Edit2: and if for some reason you need insane speed, I believe graphics cards can be made to perform hashing.
Edit3: with the specific code listed in the 4-parent, rather than using hashlib.sha1(), about 2^12. The point is that computers are fast.
4000 per second is probably way to slow for any application I might use, and I don’t think I have quite the kind of wizardry needed to employ the graphics card for anything.
I don’t think Pavitra was talking about seconds, but in “no noticeable delay”—on my laptop, in python, I get about 2^22 hashes per second.
Oh. Well then I don’t know but it’ll be worth trying if I ever need to do somehting like this in python.

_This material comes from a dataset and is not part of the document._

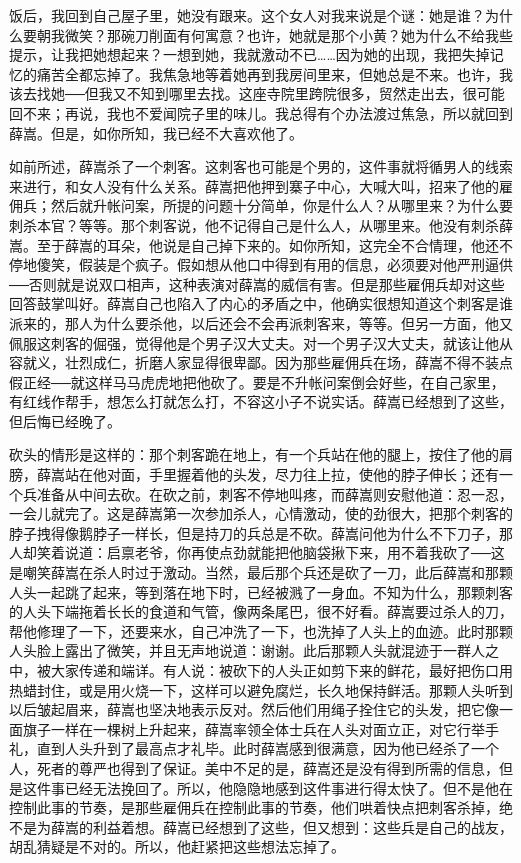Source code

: 饭后，我回到自己屋子里，她没有跟来。这个女人对我来说是个谜：她是谁？为什么要朝我微笑？那碗刀削面有何寓意？也许，她就是那个小黄？她为什么不给我些提示，让我把她想起来？一想到她，我就激动不已……因为她的出现，我把失掉记忆的痛苦全都忘掉了。我焦急地等着她再到我房间里来，但她总是不来。也许，我该去找她──但我又不知到哪里去找。这座寺院里跨院很多，贸然走出去，很可能回不来；再说，我也不爱闻院子里的味儿。我总得有个办法渡过焦急，所以就回到薛嵩。但是，如你所知，我已经不大喜欢他了。 

如前所述，薛嵩杀了一个刺客。这刺客也可能是个男的，这件事就将循男人的线索来进行，和女人没有什么关系。薛嵩把他押到寨子中心，大喊大叫，招来了他的雇佣兵；然后就升帐问案，所提的问题十分简单，你是什么人？从哪里来？为什么要刺杀本官？等等。那个刺客说，他不记得自己是什么人，从哪里来。他没有刺杀薛嵩。至于薛嵩的耳朵，他说是自己掉下来的。如你所知，这完全不合情理，他还不停地傻笑，假装是个疯子。假如想从他口中得到有用的信息，必须要对他严刑逼供──否则就是说双口相声，这种表演对薛嵩的威信有害。但是那些雇佣兵却对这些回答鼓掌叫好。薛嵩自己也陷入了内心的矛盾之中，他确实很想知道这个刺客是谁派来的，那人为什么要杀他，以后还会不会再派刺客来，等等。但另一方面，他又佩服这刺客的倔强，觉得他是个男子汉大丈夫。对一个男子汉大丈夫，就该让他从容就义，壮烈成仁，折磨人家显得很卑鄙。因为那些雇佣兵在场，薛嵩不得不装点假正经──就这样马马虎虎地把他砍了。要是不升帐问案倒会好些，在自己家里，有红线作帮手，想怎么打就怎么打，不容这小子不说实话。薛嵩已经想到了这些，但后悔已经晚了。 

砍头的情形是这样的：那个刺客跪在地上，有一个兵站在他的腿上，按住了他的肩膀，薛嵩站在他对面，手里握着他的头发，尽力往上拉，使他的脖子伸长；还有一个兵准备从中间去砍。在砍之前，刺客不停地叫疼，而薛嵩则安慰他道：忍一忍，一会儿就完了。这是薛嵩第一次参加杀人，心情激动，使的劲很大，把那个刺客的脖子拽得像鹅脖子一样长，但是持刀的兵总是不砍。薛嵩问他为什么不下刀子，那人却笑着说道：启禀老爷，你再使点劲就能把他脑袋揪下来，用不着我砍了──这是嘲笑薛嵩在杀人时过于激动。当然，最后那个兵还是砍了一刀，此后薛嵩和那颗人头一起跳了起来，等到落在地下时，已经被溅了一身血。不知为什么，那颗刺客的人头下端拖着长长的食道和气管，像两条尾巴，很不好看。薛嵩要过杀人的刀，帮他修理了一下，还要来水，自己冲洗了一下，也洗掉了人头上的血迹。此时那颗人头脸上露出了微笑，并且无声地说道：谢谢。此后那颗人头就混迹于一群人之中，被大家传递和端详。有人说：被砍下的人头正如剪下来的鲜花，最好把伤口用热蜡封住，或是用火烧一下，这样可以避免腐烂，长久地保持鲜活。那颗人头听到以后皱起眉来，薛嵩也坚决地表示反对。然后他们用绳子拴住它的头发，把它像一面旗子一样在一棵树上升起来，薛嵩率领全体士兵在人头对面立正，对它行举手礼，直到人头升到了最高点才礼毕。此时薛嵩感到很满意，因为他已经杀了一个人，死者的尊严也得到了保证。美中不足的是，薛嵩还是没有得到所需的信息，但是这件事已经无法挽回了。所以，他隐隐地感到这件事进行得太快了。但不是他在控制此事的节奏，是那些雇佣兵在控制此事的节奏，他们哄着快点把刺客杀掉，绝不是为薛嵩的利益着想。薛嵩已经想到了这些，但又想到：这些兵是自己的战友，胡乱猜疑是不对的。所以，他赶紧把这些想法忘掉了。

Not awfully—I haven’t counted but for a screenful of terrain tiles there can’t be more than a thousand calls, which could be a bit slow if you’re recalculating everything every frame, but is fast enough as soon as you cache your results, so that you only need to calculate new, undiscovered terrain.
If performance is really a problem, it’s always possible to rewrite the slow bits in C, using simpler algorithms than the Python hash function.
I don’t think this statement is correct since it contradicts the law of conservation of expected evidence, i.e., if you anticipate that knowing some piece of information would increase your probability estimate of something, then simply knowing that that piece of information exists should correspondingly increase your estimate unless you also suspect that knowing the information might actually decrease your estimate by a corresponding amount.
If one had the inside info given by being part of the team, and this info decreased one’s confidence, one wouldn’t be part of the team.
This is true. I meant assuming that the computations are sound, being personally involved would increase one’s confidence relative to what it would otherwise be. I’ll change the post accordingly.